LONDON – Ending a week of abject contrition, British Prime Minister Boris Johnson on Friday apologized to Buckingham Palace for the noisy parties in Downing Street the night before her husband Prince Philip’s funeral by the Queen Elizabeth II in a socially distanced ceremony that left her mourning alone in a choir stall.

Mr Johnson, who apologized to Parliament on Wednesday for attending a garden party during a lockdown in 2020, was not present at either of those two gatherings.

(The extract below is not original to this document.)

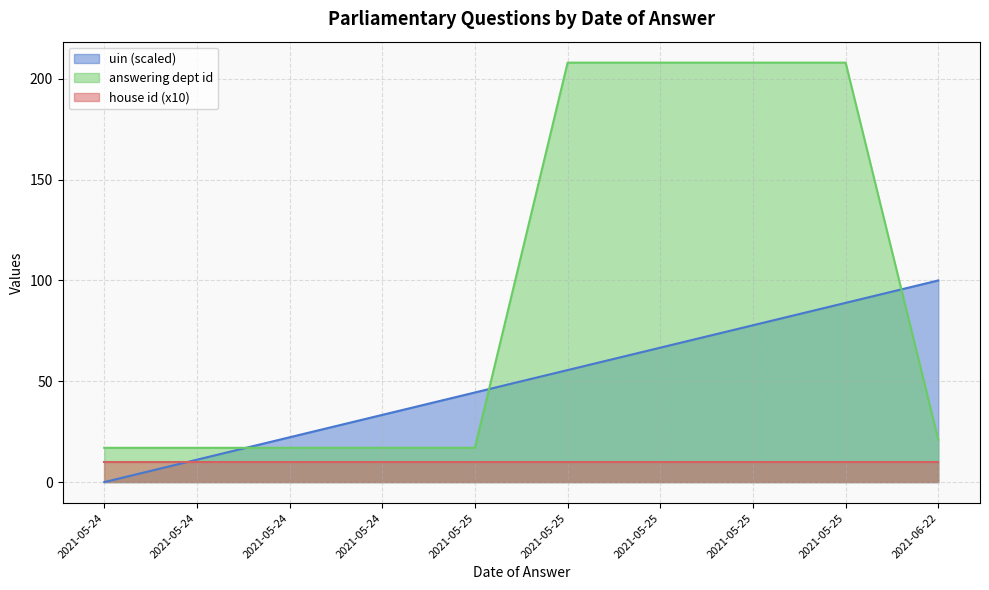

Between which two adjacent categories do answering dept id and uin first intersect?

2021-05-24 and 2021-05-24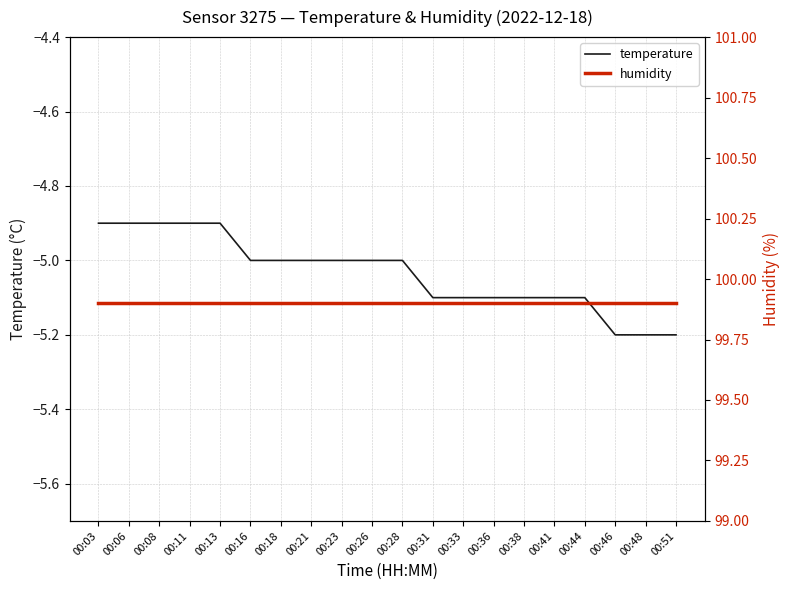

The value of humidity at 00:06 is 99.9. True or false?

True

But reports of greater alcohol-fueled socialization in Downing Street, on the eve of a grim funeral ceremony, known for its poignant image of an isolated and masked monarch, has dealt a further blow to a Prime Minister already shaken.

“It is deeply regrettable that this has come at a time of national mourning,” a Downing Street spokesperson said as outrage against the holidays mounted, “and the No 10 apologized to the palace for it.”

Buckingham Palace, which is concerned about its own crisis, declined to comment on the apology. The Queen stripped her second son Prince Andrew of his military titles and royal charities on Thursday after a New York judge ruled that a sexual abuse trial against him could be held.

The Downing Street spokesman did not say whether Mr Johnson plans to personally apologize to the Queen the next time he has a weekly audience with her. His display of remorse for the party in May 2020, however contrite, failed to calm the storm swirling around him, with opposition leaders and even a handful of Conservative Party lawmakers saying he should to resign.

“It shows how Boris Johnson has downgraded the post of Prime Minister,” Labor leader Keir Starmer said in a post on Twitter. “An apology is not the only thing the Prime Minister should offer the palace today. Boris Johnson should do the decent thing and step down.

The Bacchic details of the two sides on April 16, first reported in the Daily Telegraph, are startling. For one, according to the newspaper, a staff member was sent to a nearby store to fill a suitcase with bottles of wine. An assistant acted as a disc jockey and the revelers continued into the wee hours of the morning, even breaking a swing used by Mr Johnson’s toddler son Wilfred. Mr Johnson was away at the Prime Minister’s country residence, Checkers, at the time, officials said.

One of the events was a farewell party for Downing Street press spokesperson James Slack, who left to become deputy editor of The Sun, one of Rupert Murdoch’s tabloids. The Sun reported on the party after its competitors broke it.

“I wish to apologize wholeheartedly for the anger and the hurt caused,” Slack said in a statement Friday. “This event should not have happened when it did. I am deeply sorry and take full responsibility.

Shocked by the recent revelations, Mr Johnson has asked lawmakers to await the findings of an internal parties investigation led by senior official Sue Gray. This is not expected until next week at the earliest, with rising expectations Ms Gray will focus on drinking culture in the Prime Minister’s Office.

Foreign Secretary Liz Truss, who is seen as a potential successor to Mr Johnson, called on the public to move on. “He apologized,” she told reporters. “I think we need to move on now and talk about how we’re going to fix the problems.”

But that seemed unlikely, especially given the tabloid-ready nature of the latest reports, which juxtaposed descriptions of boisterous celebrations in Downing Street with stark images of the grieving Queen, isolated in St. George’s Chapel at Windsor Castle. . The funeral was so limited by the lockdown demands that Mr Johnson himself gave in to allow an additional member of the Royal Family to attend.

In her annual Christmas speech, the Queen paid tribute to her late husband and lamented how the pandemic had curtailed holiday celebrations.

“Although Covid again means that we cannot celebrate quite as we would have liked,” she said, “we can still benefit from the many happy traditions.”